INSTRUCTION
Copy out every entry that follows, without a single picture.

BEGIN RECORDED DATA

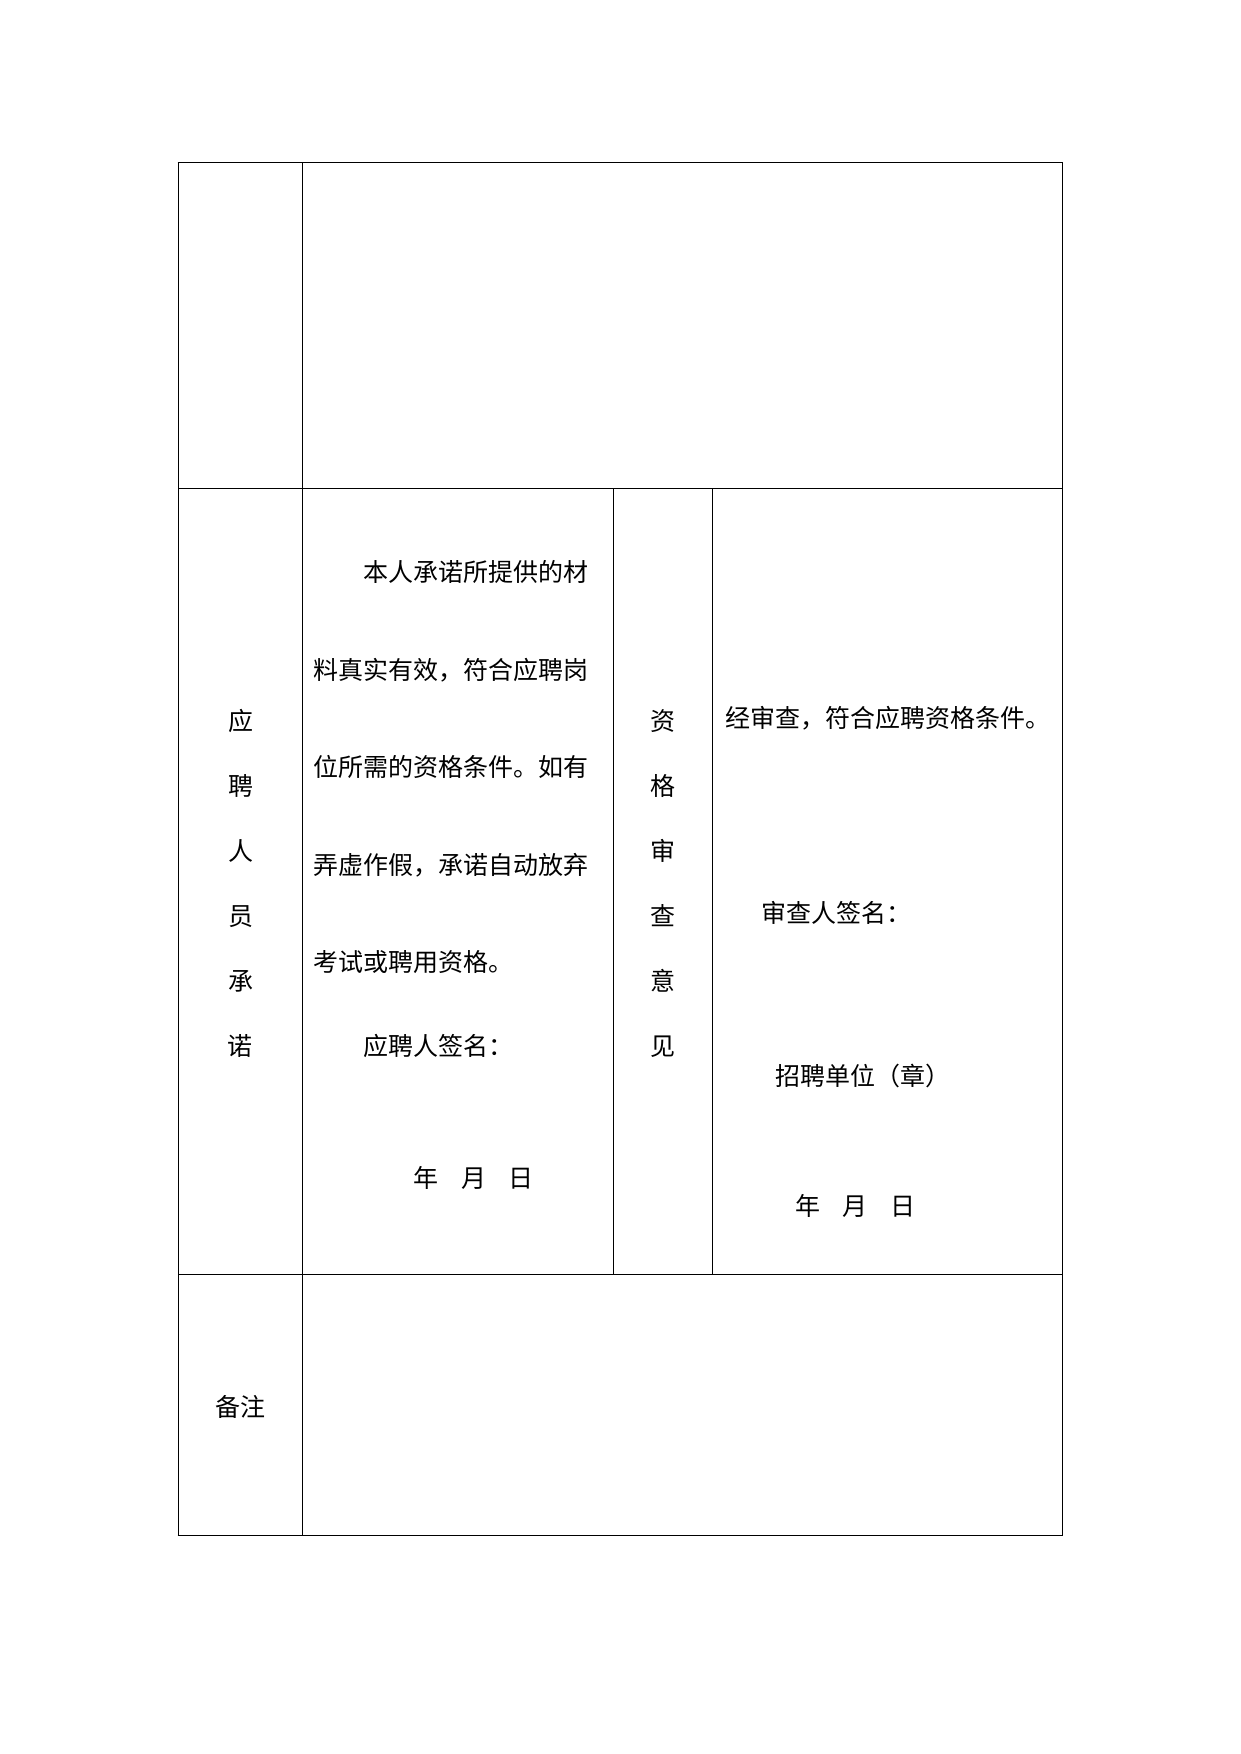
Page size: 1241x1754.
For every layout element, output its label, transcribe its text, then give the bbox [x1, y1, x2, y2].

table_cell 应 聘 人 员 承 诺 [179, 489, 302, 1274]
table_cell 资 格 审 查 意 见 [614, 489, 712, 1274]
table_cell [303, 1275, 1062, 1535]
table_header [303, 163, 1062, 488]
table_cell 备注 [179, 1275, 302, 1535]
table_cell 经审查，符合应聘资格条件。 审查人签名： 招聘单位（章） 年 月 日 [713, 489, 1062, 1274]
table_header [179, 163, 302, 488]
table_cell 本人承诺所提供的材料真实有效，符合应聘岗位所需的资格条件。如有弄虚作假，承诺自动放弃考试或聘用资格。 应聘人签名： 年 月 日 [303, 489, 613, 1274]
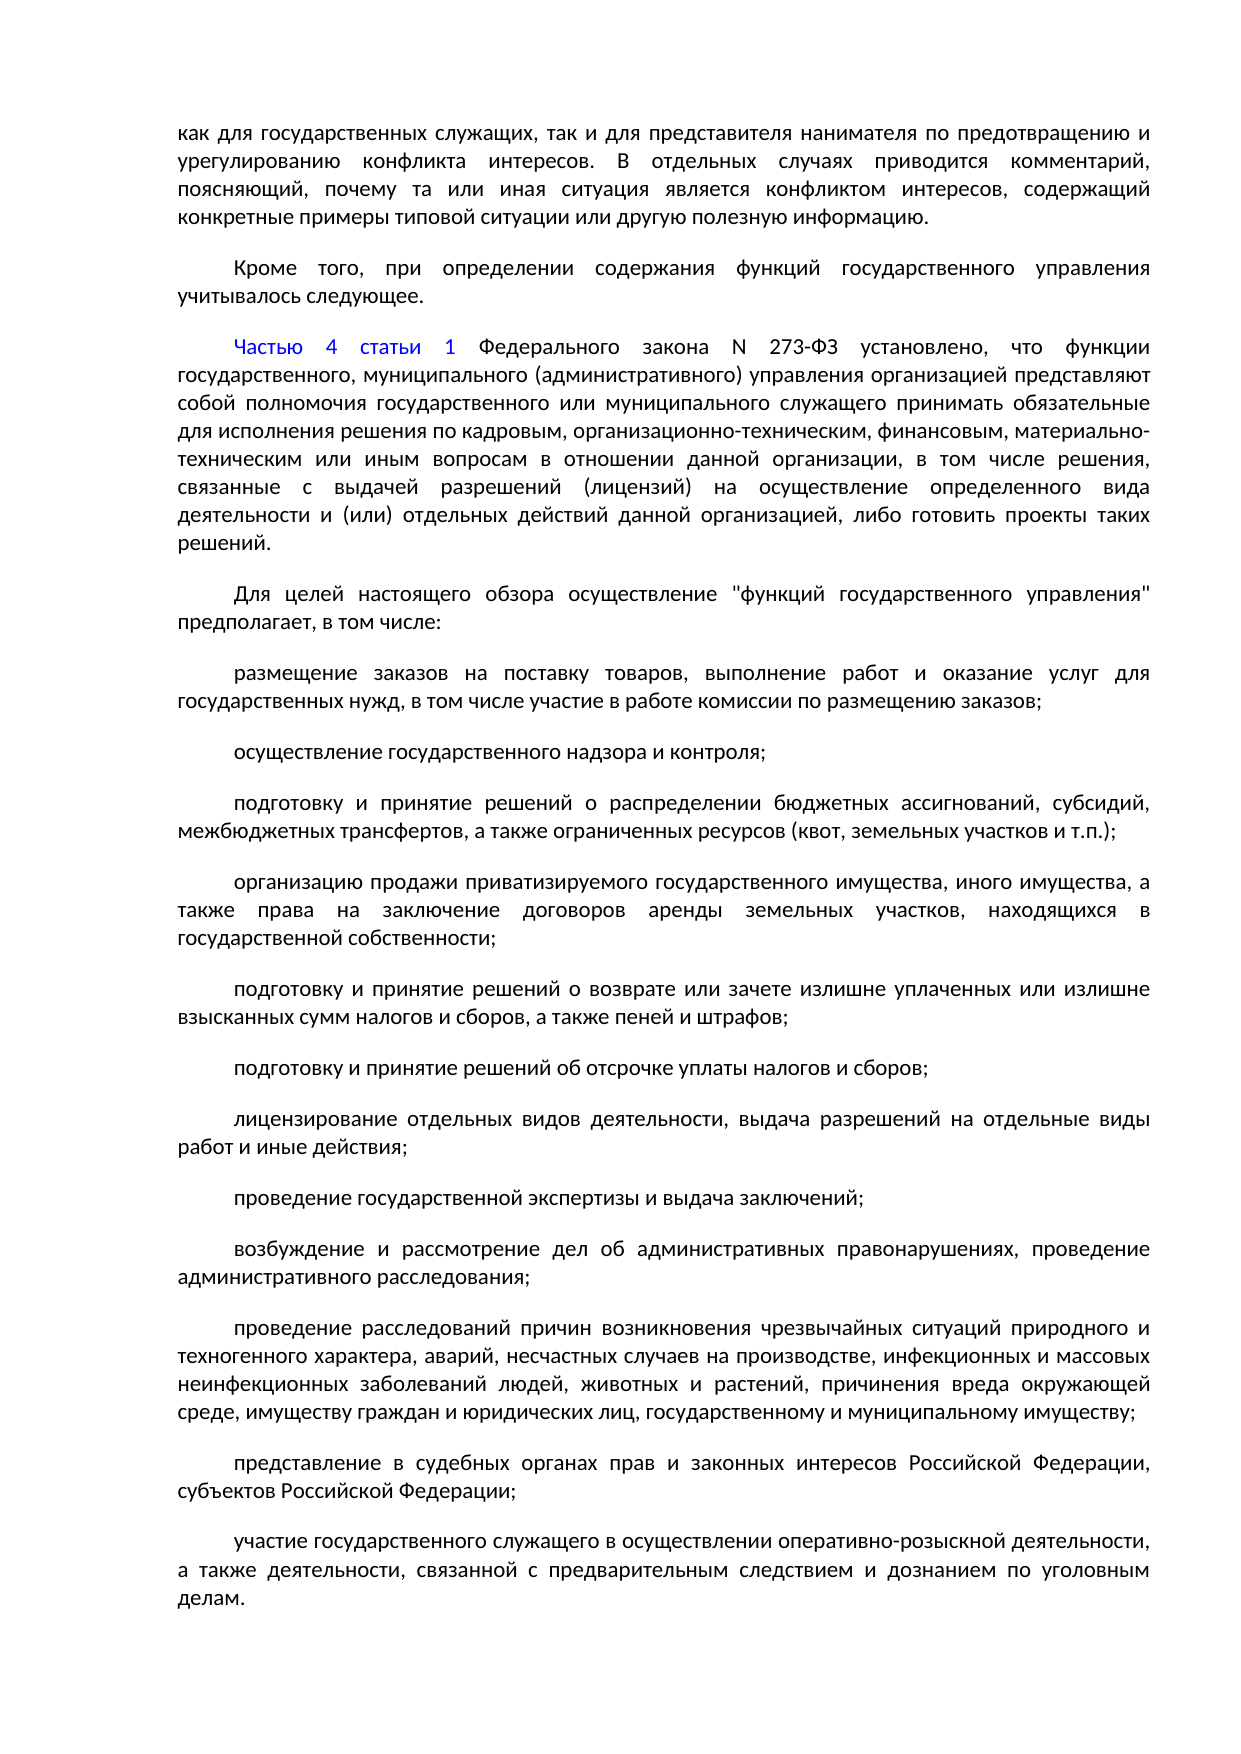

END RECORDED DATA

WRITTEN ANSWER
Page size: 1241x1754.
For every layout element, output its label, transcribe its text, then give the bbox [x1, y1, x2, y2].

table_cell 应 聘 人 员 承 诺 [179, 489, 302, 1274]
table_cell 资 格 审 查 意 见 [614, 489, 712, 1274]
table_cell [303, 1275, 1062, 1535]
table_header [303, 163, 1062, 488]
table_cell 备注 [179, 1275, 302, 1535]
table_cell 经审查，符合应聘资格条件。 审查人签名： 招聘单位（章） 年 月 日 [713, 489, 1062, 1274]
table_header [179, 163, 302, 488]
table_cell 本人承诺所提供的材料真实有效，符合应聘岗位所需的资格条件。如有弄虚作假，承诺自动放弃考试或聘用资格。 应聘人签名： 年 月 日 [303, 489, 613, 1274]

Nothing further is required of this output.